- [The problem] Edit the data below by changing "Téli cipő" to "Nyári cipő" and leaving everything else as it is, then write out the full data again.

---------- Data ----------

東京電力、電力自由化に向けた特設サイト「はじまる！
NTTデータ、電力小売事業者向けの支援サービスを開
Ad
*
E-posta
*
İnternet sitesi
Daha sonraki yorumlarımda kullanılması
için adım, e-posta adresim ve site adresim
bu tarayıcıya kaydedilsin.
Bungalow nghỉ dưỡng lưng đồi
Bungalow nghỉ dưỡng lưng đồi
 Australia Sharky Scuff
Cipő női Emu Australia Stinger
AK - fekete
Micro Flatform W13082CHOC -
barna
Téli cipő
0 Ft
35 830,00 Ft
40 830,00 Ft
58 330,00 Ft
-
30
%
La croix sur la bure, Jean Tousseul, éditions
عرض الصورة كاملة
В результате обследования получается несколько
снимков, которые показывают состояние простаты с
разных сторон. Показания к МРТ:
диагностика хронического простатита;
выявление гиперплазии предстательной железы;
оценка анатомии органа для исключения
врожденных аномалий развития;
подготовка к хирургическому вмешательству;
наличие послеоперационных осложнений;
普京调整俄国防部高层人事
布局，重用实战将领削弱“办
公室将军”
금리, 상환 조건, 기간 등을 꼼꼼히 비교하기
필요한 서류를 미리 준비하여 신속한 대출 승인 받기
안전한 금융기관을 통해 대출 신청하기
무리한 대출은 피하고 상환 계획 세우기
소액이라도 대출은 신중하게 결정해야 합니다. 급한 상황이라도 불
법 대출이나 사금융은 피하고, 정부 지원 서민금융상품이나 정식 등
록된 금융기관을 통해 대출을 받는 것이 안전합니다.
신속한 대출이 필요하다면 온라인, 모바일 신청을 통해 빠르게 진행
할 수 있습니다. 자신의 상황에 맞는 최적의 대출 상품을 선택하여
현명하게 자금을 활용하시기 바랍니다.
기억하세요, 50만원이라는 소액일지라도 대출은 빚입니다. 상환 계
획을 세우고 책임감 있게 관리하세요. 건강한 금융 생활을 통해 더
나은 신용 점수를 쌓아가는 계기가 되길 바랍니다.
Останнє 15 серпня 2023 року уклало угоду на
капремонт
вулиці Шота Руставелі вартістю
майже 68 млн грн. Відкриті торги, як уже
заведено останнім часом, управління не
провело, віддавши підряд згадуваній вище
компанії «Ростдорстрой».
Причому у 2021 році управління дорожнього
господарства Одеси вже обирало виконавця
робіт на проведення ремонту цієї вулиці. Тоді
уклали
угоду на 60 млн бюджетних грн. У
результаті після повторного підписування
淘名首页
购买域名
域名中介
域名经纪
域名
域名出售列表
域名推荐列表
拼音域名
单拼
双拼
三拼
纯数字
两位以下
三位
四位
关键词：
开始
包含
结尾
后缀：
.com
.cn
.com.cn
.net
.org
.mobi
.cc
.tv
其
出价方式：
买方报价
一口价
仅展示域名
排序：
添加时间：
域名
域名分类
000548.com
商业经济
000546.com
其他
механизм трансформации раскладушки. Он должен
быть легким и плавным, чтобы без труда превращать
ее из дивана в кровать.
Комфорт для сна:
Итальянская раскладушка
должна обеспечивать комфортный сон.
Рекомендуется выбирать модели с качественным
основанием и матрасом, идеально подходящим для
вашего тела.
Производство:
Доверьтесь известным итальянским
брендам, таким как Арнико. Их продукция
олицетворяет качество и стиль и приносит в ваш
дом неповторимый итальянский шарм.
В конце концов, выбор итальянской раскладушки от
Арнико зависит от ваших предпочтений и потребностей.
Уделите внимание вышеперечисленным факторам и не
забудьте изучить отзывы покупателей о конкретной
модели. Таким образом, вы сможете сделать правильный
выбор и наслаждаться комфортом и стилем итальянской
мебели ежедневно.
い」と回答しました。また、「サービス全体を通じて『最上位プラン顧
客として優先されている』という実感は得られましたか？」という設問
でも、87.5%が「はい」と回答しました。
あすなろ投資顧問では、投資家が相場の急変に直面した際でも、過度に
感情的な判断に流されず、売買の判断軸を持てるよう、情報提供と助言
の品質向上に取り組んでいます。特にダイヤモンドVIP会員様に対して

----------

- [Output of the exercise]
東京電力、電力自由化に向けた特設サイト「はじまる！
NTTデータ、電力小売事業者向けの支援サービスを開
Ad
*
E-posta
*
İnternet sitesi
Daha sonraki yorumlarımda kullanılması
için adım, e-posta adresim ve site adresim
bu tarayıcıya kaydedilsin.
Bungalow nghỉ dưỡng lưng đồi
Bungalow nghỉ dưỡng lưng đồi
 Australia Sharky Scuff
Cipő női Emu Australia Stinger
AK - fekete
Micro Flatform W13082CHOC -
barna
Nyári cipő
0 Ft
35 830,00 Ft
40 830,00 Ft
58 330,00 Ft
-
30
%
La croix sur la bure, Jean Tousseul, éditions
عرض الصورة كاملة
В результате обследования получается несколько
снимков, которые показывают состояние простаты с
разных сторон. Показания к МРТ:
диагностика хронического простатита;
выявление гиперплазии предстательной железы;
оценка анатомии органа для исключения
врожденных аномалий развития;
подготовка к хирургическому вмешательству;
наличие послеоперационных осложнений;
普京调整俄国防部高层人事
布局，重用实战将领削弱“办
公室将军”
금리, 상환 조건, 기간 등을 꼼꼼히 비교하기
필요한 서류를 미리 준비하여 신속한 대출 승인 받기
안전한 금융기관을 통해 대출 신청하기
무리한 대출은 피하고 상환 계획 세우기
소액이라도 대출은 신중하게 결정해야 합니다. 급한 상황이라도 불
법 대출이나 사금융은 피하고, 정부 지원 서민금융상품이나 정식 등
록된 금융기관을 통해 대출을 받는 것이 안전합니다.
신속한 대출이 필요하다면 온라인, 모바일 신청을 통해 빠르게 진행
할 수 있습니다. 자신의 상황에 맞는 최적의 대출 상품을 선택하여
현명하게 자금을 활용하시기 바랍니다.
기억하세요, 50만원이라는 소액일지라도 대출은 빚입니다. 상환 계
획을 세우고 책임감 있게 관리하세요. 건강한 금융 생활을 통해 더
나은 신용 점수를 쌓아가는 계기가 되길 바랍니다.
Останнє 15 серпня 2023 року уклало угоду на
капремонт
вулиці Шота Руставелі вартістю
майже 68 млн грн. Відкриті торги, як уже
заведено останнім часом, управління не
провело, віддавши підряд згадуваній вище
компанії «Ростдорстрой».
Причому у 2021 році управління дорожнього
господарства Одеси вже обирало виконавця
робіт на проведення ремонту цієї вулиці. Тоді
уклали
угоду на 60 млн бюджетних грн. У
результаті після повторного підписування
淘名首页
购买域名
域名中介
域名经纪
域名
域名出售列表
域名推荐列表
拼音域名
单拼
双拼
三拼
纯数字
两位以下
三位
四位
关键词：
开始
包含
结尾
后缀：
.com
.cn
.com.cn
.net
.org
.mobi
.cc
.tv
其
出价方式：
买方报价
一口价
仅展示域名
排序：
添加时间：
域名
域名分类
000548.com
商业经济
000546.com
其他
механизм трансформации раскладушки. Он должен
быть легким и плавным, чтобы без труда превращать
ее из дивана в кровать.
Комфорт для сна:
Итальянская раскладушка
должна обеспечивать комфортный сон.
Рекомендуется выбирать модели с качественным
основанием и матрасом, идеально подходящим для
вашего тела.
Производство:
Доверьтесь известным итальянским
брендам, таким как Арнико. Их продукция
олицетворяет качество и стиль и приносит в ваш
дом неповторимый итальянский шарм.
В конце концов, выбор итальянской раскладушки от
Арнико зависит от ваших предпочтений и потребностей.
Уделите внимание вышеперечисленным факторам и не
забудьте изучить отзывы покупателей о конкретной
модели. Таким образом, вы сможете сделать правильный
выбор и наслаждаться комфортом и стилем итальянской
мебели ежедневно.
い」と回答しました。また、「サービス全体を通じて『最上位プラン顧
客として優先されている』という実感は得られましたか？」という設問
でも、87.5%が「はい」と回答しました。
あすなろ投資顧問では、投資家が相場の急変に直面した際でも、過度に
感情的な判断に流されず、売買の判断軸を持てるよう、情報提供と助言
の品質向上に取り組んでいます。特にダイヤモンドVIP会員様に対して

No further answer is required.